私と「君」の思い出
本作の公開を知ったとき、反芻した記憶がある。私と「君」の思い出だ。私にとっての「君」は、高校の同級生で、部活の同期で、毎日いっしょに帰り、同じオタク趣味を共有して、なんでも打ち明けあえる間柄だった。好きとは言わなかったけれど、お揃いの指輪を右手薬指につけていた。手もつないだ。彼女は結局、大学サークルの同期と付き合いだし、それを真っ先に私に報告してきた。私はそこで私の感情がどういうものだったか気づいた。
見始めると、すぐにセミに感情移入した。明日から修学旅行だというのに、怪我をして入院中のハウンのことが気になって仕方がないセミ。タイトルから受けた、相思相愛の印象と意外と違っている二人。自分の知らないハウンに苛立ち、焦り、友人から身勝手さを呆れられるセミ。世界は決して「君と私」だけでできているわけではない。なんて理屈はガン無視して、ハウンへの想いだけで突っ走っている、突っ走れるセミがいとしい。抱きしめてあげたい。私も、そしてきっと多くの大人たちも、同じだったから。

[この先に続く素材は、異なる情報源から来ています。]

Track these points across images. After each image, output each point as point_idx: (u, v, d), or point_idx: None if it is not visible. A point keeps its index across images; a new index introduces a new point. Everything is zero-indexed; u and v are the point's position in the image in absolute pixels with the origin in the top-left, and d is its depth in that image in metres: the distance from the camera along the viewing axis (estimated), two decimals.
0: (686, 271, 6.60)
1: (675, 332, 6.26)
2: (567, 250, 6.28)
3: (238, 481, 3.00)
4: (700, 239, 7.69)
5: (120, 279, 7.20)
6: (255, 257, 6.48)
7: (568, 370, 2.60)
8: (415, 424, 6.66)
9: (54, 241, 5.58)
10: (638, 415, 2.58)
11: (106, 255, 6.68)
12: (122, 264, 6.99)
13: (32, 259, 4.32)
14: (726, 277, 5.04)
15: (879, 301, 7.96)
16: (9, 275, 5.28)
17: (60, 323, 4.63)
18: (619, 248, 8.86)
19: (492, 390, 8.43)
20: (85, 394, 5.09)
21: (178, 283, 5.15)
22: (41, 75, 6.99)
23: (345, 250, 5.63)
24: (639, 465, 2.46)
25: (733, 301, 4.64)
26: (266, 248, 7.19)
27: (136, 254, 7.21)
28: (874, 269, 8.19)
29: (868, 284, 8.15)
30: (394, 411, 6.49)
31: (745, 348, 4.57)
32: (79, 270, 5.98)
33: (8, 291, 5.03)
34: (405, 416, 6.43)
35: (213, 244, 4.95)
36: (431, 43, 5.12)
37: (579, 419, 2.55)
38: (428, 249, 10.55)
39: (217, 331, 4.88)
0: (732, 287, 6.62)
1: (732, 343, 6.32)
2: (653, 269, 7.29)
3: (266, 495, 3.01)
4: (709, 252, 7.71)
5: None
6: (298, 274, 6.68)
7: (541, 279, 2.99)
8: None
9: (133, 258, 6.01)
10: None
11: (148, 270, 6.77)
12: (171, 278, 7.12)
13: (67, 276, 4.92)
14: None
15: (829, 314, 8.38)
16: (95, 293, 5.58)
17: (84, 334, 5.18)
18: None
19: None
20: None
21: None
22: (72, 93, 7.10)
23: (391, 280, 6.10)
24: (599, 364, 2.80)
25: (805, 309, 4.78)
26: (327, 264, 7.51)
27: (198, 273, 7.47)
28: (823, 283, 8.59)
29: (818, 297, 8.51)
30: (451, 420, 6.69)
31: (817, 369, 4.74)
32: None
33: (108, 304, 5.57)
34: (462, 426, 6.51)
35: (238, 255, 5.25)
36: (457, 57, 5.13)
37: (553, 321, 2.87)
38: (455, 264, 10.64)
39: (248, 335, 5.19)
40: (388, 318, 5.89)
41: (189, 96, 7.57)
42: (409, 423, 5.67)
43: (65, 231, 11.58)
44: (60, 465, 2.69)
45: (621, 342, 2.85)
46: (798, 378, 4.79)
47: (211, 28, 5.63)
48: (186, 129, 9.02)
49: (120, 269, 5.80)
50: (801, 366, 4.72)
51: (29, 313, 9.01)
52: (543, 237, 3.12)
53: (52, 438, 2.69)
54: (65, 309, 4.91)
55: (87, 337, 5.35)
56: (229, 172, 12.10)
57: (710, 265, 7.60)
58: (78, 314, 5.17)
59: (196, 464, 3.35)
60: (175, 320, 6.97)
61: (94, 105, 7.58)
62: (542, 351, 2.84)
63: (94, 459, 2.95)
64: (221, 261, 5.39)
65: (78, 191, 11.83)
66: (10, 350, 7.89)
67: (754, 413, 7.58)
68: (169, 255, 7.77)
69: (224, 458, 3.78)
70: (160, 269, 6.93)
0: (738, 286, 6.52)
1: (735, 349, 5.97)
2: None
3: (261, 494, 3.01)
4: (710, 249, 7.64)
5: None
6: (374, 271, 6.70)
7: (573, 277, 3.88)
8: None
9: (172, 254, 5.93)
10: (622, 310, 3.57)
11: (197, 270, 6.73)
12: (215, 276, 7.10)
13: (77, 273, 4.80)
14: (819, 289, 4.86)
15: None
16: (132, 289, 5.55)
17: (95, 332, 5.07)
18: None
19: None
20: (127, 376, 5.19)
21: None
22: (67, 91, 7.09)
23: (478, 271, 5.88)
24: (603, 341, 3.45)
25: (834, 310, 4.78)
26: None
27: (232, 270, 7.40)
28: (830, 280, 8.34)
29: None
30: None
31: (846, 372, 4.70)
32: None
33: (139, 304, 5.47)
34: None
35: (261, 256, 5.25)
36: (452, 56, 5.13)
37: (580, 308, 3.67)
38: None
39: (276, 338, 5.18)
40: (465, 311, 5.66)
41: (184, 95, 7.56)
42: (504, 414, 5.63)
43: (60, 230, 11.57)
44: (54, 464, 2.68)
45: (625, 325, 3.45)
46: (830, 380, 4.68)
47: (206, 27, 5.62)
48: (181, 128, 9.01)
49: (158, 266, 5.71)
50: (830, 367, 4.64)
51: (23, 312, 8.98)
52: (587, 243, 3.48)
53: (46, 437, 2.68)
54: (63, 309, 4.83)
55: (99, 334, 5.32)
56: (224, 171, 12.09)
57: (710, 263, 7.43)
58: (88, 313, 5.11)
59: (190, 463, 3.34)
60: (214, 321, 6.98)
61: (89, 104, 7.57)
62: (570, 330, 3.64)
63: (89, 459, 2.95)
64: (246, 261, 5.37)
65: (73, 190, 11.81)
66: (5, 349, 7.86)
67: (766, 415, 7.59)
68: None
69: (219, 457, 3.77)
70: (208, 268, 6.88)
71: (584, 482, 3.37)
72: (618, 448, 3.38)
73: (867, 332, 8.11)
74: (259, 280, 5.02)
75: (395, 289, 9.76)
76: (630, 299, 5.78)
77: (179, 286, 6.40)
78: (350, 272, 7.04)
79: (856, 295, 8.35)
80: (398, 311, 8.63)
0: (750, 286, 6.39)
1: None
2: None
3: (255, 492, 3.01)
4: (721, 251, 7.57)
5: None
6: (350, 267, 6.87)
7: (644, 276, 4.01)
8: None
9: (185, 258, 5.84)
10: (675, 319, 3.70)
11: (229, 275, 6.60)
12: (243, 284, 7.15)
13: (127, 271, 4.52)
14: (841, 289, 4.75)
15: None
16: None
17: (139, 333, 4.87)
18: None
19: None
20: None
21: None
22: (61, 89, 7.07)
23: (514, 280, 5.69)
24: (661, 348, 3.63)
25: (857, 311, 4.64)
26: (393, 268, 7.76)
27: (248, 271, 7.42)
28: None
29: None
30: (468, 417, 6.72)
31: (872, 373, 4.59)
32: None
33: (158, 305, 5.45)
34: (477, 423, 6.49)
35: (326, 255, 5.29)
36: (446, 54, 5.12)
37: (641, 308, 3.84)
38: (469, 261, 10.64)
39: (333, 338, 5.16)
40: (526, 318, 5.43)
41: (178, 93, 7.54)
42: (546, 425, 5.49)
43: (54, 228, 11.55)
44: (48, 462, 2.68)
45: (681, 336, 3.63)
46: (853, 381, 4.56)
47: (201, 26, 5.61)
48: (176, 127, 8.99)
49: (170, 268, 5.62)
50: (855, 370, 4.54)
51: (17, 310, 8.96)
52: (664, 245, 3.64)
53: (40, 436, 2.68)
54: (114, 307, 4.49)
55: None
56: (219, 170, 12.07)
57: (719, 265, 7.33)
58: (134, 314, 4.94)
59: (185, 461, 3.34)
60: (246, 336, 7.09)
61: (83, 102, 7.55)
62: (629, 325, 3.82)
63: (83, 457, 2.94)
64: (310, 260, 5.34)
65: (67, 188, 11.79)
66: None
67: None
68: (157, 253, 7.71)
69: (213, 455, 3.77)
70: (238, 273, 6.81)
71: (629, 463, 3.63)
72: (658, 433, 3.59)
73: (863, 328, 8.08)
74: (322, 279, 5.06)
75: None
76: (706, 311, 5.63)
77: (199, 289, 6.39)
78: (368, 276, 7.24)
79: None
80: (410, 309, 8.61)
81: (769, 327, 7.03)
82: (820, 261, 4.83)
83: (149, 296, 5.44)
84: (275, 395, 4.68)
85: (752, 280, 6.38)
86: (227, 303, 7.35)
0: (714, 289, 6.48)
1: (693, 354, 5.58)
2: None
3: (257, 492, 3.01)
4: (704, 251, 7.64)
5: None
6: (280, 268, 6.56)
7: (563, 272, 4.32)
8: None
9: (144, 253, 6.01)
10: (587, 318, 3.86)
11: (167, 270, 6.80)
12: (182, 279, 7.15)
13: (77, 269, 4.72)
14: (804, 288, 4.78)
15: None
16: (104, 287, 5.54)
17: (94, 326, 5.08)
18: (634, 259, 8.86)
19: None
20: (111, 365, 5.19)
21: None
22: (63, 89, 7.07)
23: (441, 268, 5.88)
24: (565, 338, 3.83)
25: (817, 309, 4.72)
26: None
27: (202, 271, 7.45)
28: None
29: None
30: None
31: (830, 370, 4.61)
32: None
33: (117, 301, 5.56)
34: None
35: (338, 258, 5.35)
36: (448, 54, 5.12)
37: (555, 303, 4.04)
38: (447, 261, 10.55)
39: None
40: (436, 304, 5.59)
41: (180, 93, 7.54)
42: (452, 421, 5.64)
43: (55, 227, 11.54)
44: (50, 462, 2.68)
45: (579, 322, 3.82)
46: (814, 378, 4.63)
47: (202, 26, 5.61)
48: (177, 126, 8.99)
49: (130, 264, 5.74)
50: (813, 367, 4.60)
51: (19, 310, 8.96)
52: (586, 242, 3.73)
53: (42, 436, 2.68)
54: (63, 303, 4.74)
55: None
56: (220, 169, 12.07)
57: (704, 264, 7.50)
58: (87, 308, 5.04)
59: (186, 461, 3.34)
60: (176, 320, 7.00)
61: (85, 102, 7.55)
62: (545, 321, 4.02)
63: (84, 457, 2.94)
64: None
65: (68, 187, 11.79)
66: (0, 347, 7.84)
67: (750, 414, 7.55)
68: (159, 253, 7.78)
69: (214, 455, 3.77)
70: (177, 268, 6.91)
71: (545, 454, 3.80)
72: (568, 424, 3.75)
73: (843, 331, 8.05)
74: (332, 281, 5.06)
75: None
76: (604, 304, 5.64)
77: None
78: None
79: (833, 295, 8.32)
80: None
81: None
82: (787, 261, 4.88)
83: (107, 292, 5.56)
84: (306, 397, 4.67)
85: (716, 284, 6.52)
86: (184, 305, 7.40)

セミはどんな大人になったはずだろう。ハウンと共に生きるセミがいたかもしれないし、決定的な喧嘩別れをするセミがいたかもしれない。ハウンとのことなんてすっかり忘れて、別の人と出会い、愛し合うセミもいたかも。一人で自由に生きるセミだっていい。映像美と繊細な手つきで描かれる関係に胸の奥を掻き立てられながらも、「君と私」の外に出たセミに出会いたかったと思う。切なくもアンビバレントな作品だ。